_Lo que se pide_: Según el texto de estudio, ¿en cuántas ramas divide Benalcázar su ejército al salir de Quito?

Benalcázar y sus capitanes nunca abandonan los caminos del crimen. Cuando salen de Quito y se dirigen a Cundinamarca, proceden allá, en forma similar a la de aquí. Al respecto, Germán Arciniegas dice:

Cierto es que Benalcázar no deja de marchar a sangre y fuego. Al salir de Quito divide en tres ramas su ejército y manda a Juan de Ampudia para que vaya con una de ellas, de adalid. Debéis seguir los callejones de la cordillera –le dice el jefe-  y no empeñaros en acción peligrosa; nosotros os seguiremos. No le es difícil a Benalcázar seguir las huellas del adalid: porque como Ampudia quema todos los pueblos que topa y degüella a los indios, por las cenizas y la sangre se guía muy pronto don Sebastián. [9]

Este Ampudia es el mismo que ya antes, en su búsqueda insaciable de oro había exterminado a la población de Chambo en la actual provincia de Chimborazo, a cuyo cacique le hace quemar vivo, tal como había hecho antes con el cañari Chapera ¡Bien merecido su sobrenombre de “monstruo” o “Atila del Cauca” cuando participa en la conquista de Cundinamarca!

_Datos proporcionados_:
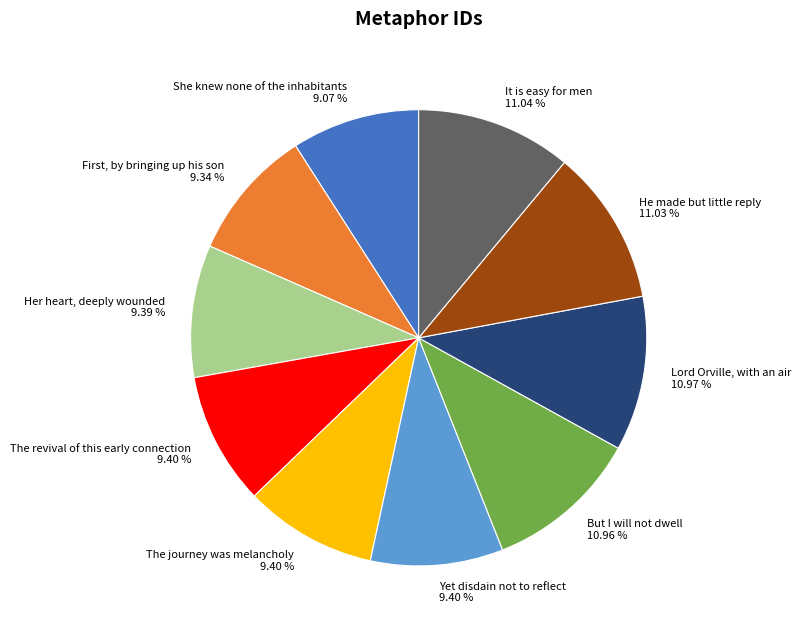

What is the ratio of the value at Lord Orville, with an air to the value at He made but little reply?

1.0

_Respuesta_: En tres ramas.